73      Il découle de l’ensemble des considérations qui précèdent que le moyen unique à l’appui du pourvoi doit être rejeté et, partant, le pourvoi dans son ensemble.

 Sur les dépens

74      En vertu de l’article 137 du règlement de procédure de la Cour, applicable à la procédure de pourvoi en vertu de l’article 184, paragraphe 1, de celui-ci, il est statué sur les dépens dans l’arrêt ou l’ordonnance qui met fin à l’instance.
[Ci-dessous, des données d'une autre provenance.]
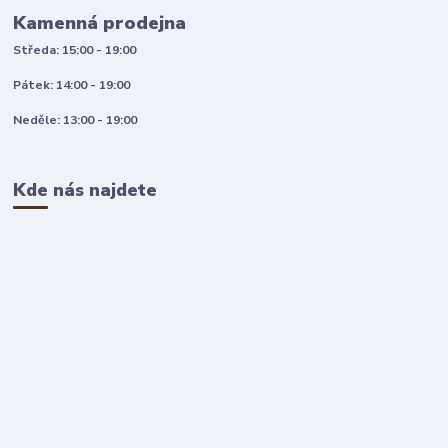
Kamenná prodejna
Středa: 15:00 - 19:00
Pátek: 14:00 - 19:00
Neděle: 13:00 - 19:00
Kde nás najdete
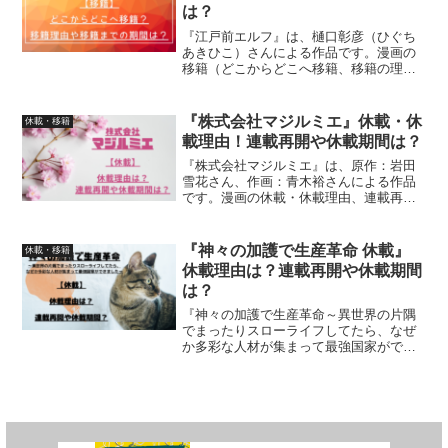
は？
『江戸前エルフ』は、樋口彰彦（ひぐち
あきひこ）さんによる作品です。漫画の
移籍（どこからどこへ移籍、移籍の理
由、移籍までの期間）について、紹介し
ています
『株式会社マジルミエ』休載・休
休載・移籍
載理由！連載再開や休載期間は？
『株式会社マジルミエ』は、原作：岩田
雪花さん、作画：青木裕さんによる作品
です。漫画の休載・休載理由、連載再開
と休載期間について、詳しく紹介してい
ます
『神々の加護で生産革命 休載』
休載・移籍
休載理由は？連載再開や休載期間
は？
『神々の加護で生産革命～異世界の片隅
でまったりスローライフしてたら、なぜ
か多彩な人材が集まって最強国家ができ
ました～』は、作画：トトキハルキさ
ん、白木とざくろさん、原作：風来山さ
ん、キャラクター原案：鈴穂ほたるさん
による作品です。漫画の休載...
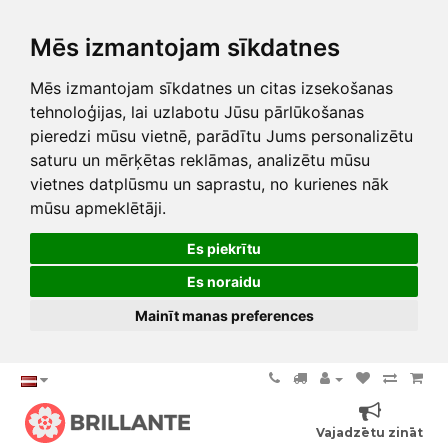
Mēs izmantojam sīkdatnes
Mēs izmantojam sīkdatnes un citas izsekošanas
tehnoloģijas, lai uzlabotu Jūsu pārlūkošanas
pieredzi mūsu vietnē, parādītu Jums personalizētu
saturu un mērķētas reklāmas, analizētu mūsu
vietnes datplūsmu un saprastu, no kurienes nāk
mūsu apmeklētāji.
Es piekrītu
Es noraidu
Mainīt manas preferences
Vajadzētu zināt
Aux termes de l’article 138, paragraphe 1, de ce règlement, également applicable à la procédure de pourvoi en vertu de l’article 184, paragraphe 1, de celui-ci, toute partie qui succombe est condamnée aux dépens, s’il est conclu en ce sens.

75      Flatworld ayant conclu à la condamnation d’Outsource Professional Services aux dépens et cette dernière ayant succombé en ses conclusions, il y a lieu de la condamner à supporter, outre ses propres dépens, les dépens exposés par Flatworld afférents à la procédure de pourvoi.

76      L’EUIPO ayant succombé en ses conclusions, mais Flatworld n’ayant pas sollicité sa condamnation aux dépens qu’elle a exposés dans le cadre de la procédure de pourvoi, il convient de condamner l’EUIPO à supporter ses propres dépens afférents à cette procédure.

Par ces motifs, la Cour (dixième chambre) déclare et arrête :

1)      Le pourvoi est rejeté.

2)      Outsource Professional Services Ltd supporte, outre ses propres dépens, ceux exposés par Flatworld Solutions Pvt Ltd afférents à la procédure de pourvoi.

3)      L’Office de l’Union européenne pour la propriété intellectuelle (EUIPO) supporte ses propres dépens afférents à la procédure de pourvoi.

Signatures


*      Langue de procédure : l’anglais.